[petsc-dev] [petsc-maint] running CUDA on SUMMIT

Wed Aug 14 17:58:09 CDT 2019

"Smith, Barry F." <bsmith at mcs.anl.gov> writes:

>> On Aug 14, 2019, at 2:37 PM, Jed Brown <jed at jedbrown.org> wrote:
>> 
>> Mark Adams via petsc-dev <petsc-dev at mcs.anl.gov> writes:
>> 
>>> On Wed, Aug 14, 2019 at 2:35 PM Smith, Barry F. <bsmith at mcs.anl.gov> wrote:
>>> 
>>>> 
>>>>  Mark,
>>>> 
>>>>   Would you be able to make one run using single precision?
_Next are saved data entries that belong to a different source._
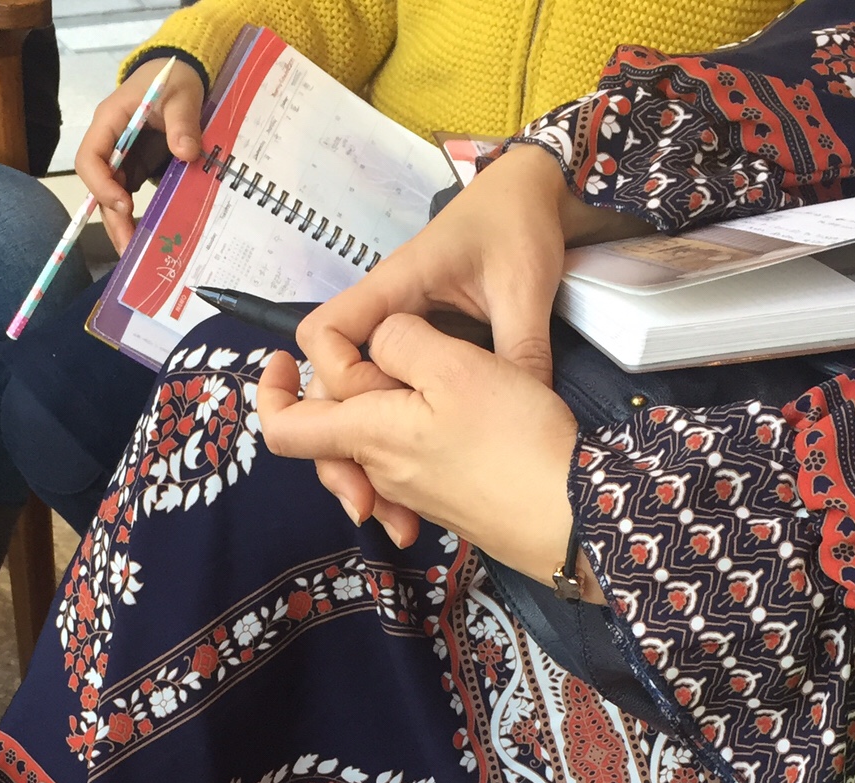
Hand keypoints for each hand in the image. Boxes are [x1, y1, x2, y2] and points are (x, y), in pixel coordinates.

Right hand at [76, 57, 204, 252]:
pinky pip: (129, 199)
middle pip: (99, 187)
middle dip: (113, 219)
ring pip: (112, 198)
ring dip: (121, 226)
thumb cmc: (175, 80)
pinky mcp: (135, 170)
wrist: (180, 77)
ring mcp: (121, 159)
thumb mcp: (182, 95)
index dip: (101, 184)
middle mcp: (109, 144)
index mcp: (110, 121)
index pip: (90, 157)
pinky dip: (135, 221)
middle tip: (130, 248)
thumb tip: (186, 152)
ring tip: (136, 254)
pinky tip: (147, 242)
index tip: (125, 204)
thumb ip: (183, 122)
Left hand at [256, 316, 579, 573]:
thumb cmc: (515, 440)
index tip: (280, 358)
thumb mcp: (456, 367)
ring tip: (433, 366)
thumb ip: (402, 343)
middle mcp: (379, 471)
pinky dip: (415, 427)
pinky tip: (455, 407)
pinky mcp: (445, 499)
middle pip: (329, 430)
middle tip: (391, 347)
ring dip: (386, 402)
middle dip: (342, 384)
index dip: (269, 392)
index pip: (285, 429)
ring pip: (371, 441)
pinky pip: (407, 459)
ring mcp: (411, 491)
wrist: (572, 517)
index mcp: (368, 435)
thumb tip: (379, 341)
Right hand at [291, 143, 645, 527]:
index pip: (324, 336)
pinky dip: (382, 447)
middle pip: (324, 386)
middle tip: (362, 500)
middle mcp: (380, 319)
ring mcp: (392, 342)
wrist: (530, 196)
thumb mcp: (524, 286)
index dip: (340, 379)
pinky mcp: (411, 360)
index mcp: (394, 290)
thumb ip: (520, 347)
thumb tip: (525, 412)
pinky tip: (402, 493)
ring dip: (354, 457)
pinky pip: (381, 405)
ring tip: (380, 514)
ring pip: (349, 405)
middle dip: (332, 443)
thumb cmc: (518, 225)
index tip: (383, 405)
Just single
>>>> everywhere since that is all we support currently?
>>>> 
>>>> 
>>> Experience in engineering at least is single does not work for FE
>>> elasticity. I have tried it many years ago and have heard this from others.
>>> This problem is pretty simple other than using Q2. I suppose I could try
>>> it, but just be aware the FE people might say that single sucks.
>> 
>> When they say that single sucks, is it for the definition of the
>> operator or the preconditioner?
>> 
>> As point of reference, we can apply Q2 elasticity operators in double
>> precision at nearly a billion dofs/second per GPU.
>
>   And in single you get what?

I don't have exact numbers, but <2x faster on V100, and it sort of
doesn't matter because preconditioning cost will dominate.  The big win
of single is on consumer-grade GPUs, which DOE doesn't install and
NVIDIA forbids to be used in data centers (because they're so
cost-effective ;-)).

>> I'm skeptical of big wins in preconditioning (especially setup) due to
>> the cost and irregularity of indexing being large compared to the
>> bandwidth cost of the floating point values.